■ **REQUIRED WORK**
Each record, in full, must be restated word for word.

■ **SUPPLIED ENTRIES**
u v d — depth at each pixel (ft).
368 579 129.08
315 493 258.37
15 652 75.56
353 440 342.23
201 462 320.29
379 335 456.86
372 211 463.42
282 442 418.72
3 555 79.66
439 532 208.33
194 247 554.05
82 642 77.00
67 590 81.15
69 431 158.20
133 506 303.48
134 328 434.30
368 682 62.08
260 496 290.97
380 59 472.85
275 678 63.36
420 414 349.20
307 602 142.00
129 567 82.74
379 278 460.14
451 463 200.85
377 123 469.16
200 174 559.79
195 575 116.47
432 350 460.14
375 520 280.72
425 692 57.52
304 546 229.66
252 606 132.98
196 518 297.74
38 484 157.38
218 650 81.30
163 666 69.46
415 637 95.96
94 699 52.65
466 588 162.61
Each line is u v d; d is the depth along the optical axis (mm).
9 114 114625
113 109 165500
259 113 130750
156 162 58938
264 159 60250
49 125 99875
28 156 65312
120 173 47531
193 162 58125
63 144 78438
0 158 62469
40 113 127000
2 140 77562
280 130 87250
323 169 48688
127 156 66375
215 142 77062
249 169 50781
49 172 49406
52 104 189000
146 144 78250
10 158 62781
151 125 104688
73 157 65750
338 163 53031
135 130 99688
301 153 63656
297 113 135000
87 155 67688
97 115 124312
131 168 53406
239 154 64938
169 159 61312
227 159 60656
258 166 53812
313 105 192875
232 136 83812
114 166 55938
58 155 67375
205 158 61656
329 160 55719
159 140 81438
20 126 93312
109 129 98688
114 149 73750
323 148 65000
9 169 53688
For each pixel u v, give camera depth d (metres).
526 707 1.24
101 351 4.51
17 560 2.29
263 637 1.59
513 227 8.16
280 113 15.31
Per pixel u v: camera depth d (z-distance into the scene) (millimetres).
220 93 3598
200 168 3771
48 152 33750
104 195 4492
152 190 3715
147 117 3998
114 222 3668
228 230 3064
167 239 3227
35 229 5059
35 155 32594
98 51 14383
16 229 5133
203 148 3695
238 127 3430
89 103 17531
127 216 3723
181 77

■ **RESULT OF THE EXERCISE**
u v d — depth at each pixel (ft).
368 579 129.08
315 493 258.37
15 652 75.56
353 440 342.23
201 462 320.29
379 335 456.86
372 211 463.42
282 442 418.72
3 555 79.66
439 532 208.33
194 247 554.05
82 642 77.00
67 590 81.15
69 431 158.20
133 506 303.48
134 328 434.30
368 682 62.08
260 496 290.97
380 59 472.85
275 678 63.36
420 414 349.20
307 602 142.00
129 567 82.74
379 278 460.14
451 463 200.85
377 123 469.16
200 174 559.79
195 575 116.47
432 350 460.14
375 520 280.72
425 692 57.52
304 546 229.66
252 606 132.98
196 518 297.74
38 484 157.38
218 650 81.30
163 666 69.46
415 637 95.96
94 699 52.65
466 588 162.61
Each line is u v d; d is the depth along the optical axis (mm).
9 114 114625
113 109 165500
259 113 130750
156 162 58938
264 159 60250
49 125 99875
28 156 65312
120 173 47531
193 162 58125
63 144 78438
0 158 62469
40 113 127000
2 140 77562
280 130 87250
323 169 48688
127 156 66375
215 142 77062
249 169 50781
49 172 49406
52 104 189000
146 144 78250
10 158 62781
151 125 104688
73 157 65750
338 163 53031
135 130 99688
301 153 63656
297 113 135000
87 155 67688
97 115 124312
131 168 53406
239 154 64938
169 159 61312
227 159 60656
258 166 53812
313 105 192875
232 136 83812
114 166 55938
58 155 67375
205 158 61656
329 160 55719
159 140 81438
20 126 93312
109 129 98688
114 149 73750
323 148 65000
9 169 53688
For each pixel u v, give camera depth d (metres).
526 707 1.24
101 351 4.51
17 560 2.29
263 637 1.59
513 227 8.16
280 113 15.31
Per pixel u v: camera depth d (z-distance into the scene) (millimetres).
220 93 3598
200 168 3771
48 152 33750
104 195 4492
152 190 3715
147 117 3998
114 222 3668
228 230 3064
167 239 3227
35 229 5059
35 155 32594
98 51 14383
16 229 5133
203 148 3695
238 127 3430
89 103 17531
127 216 3723
181 77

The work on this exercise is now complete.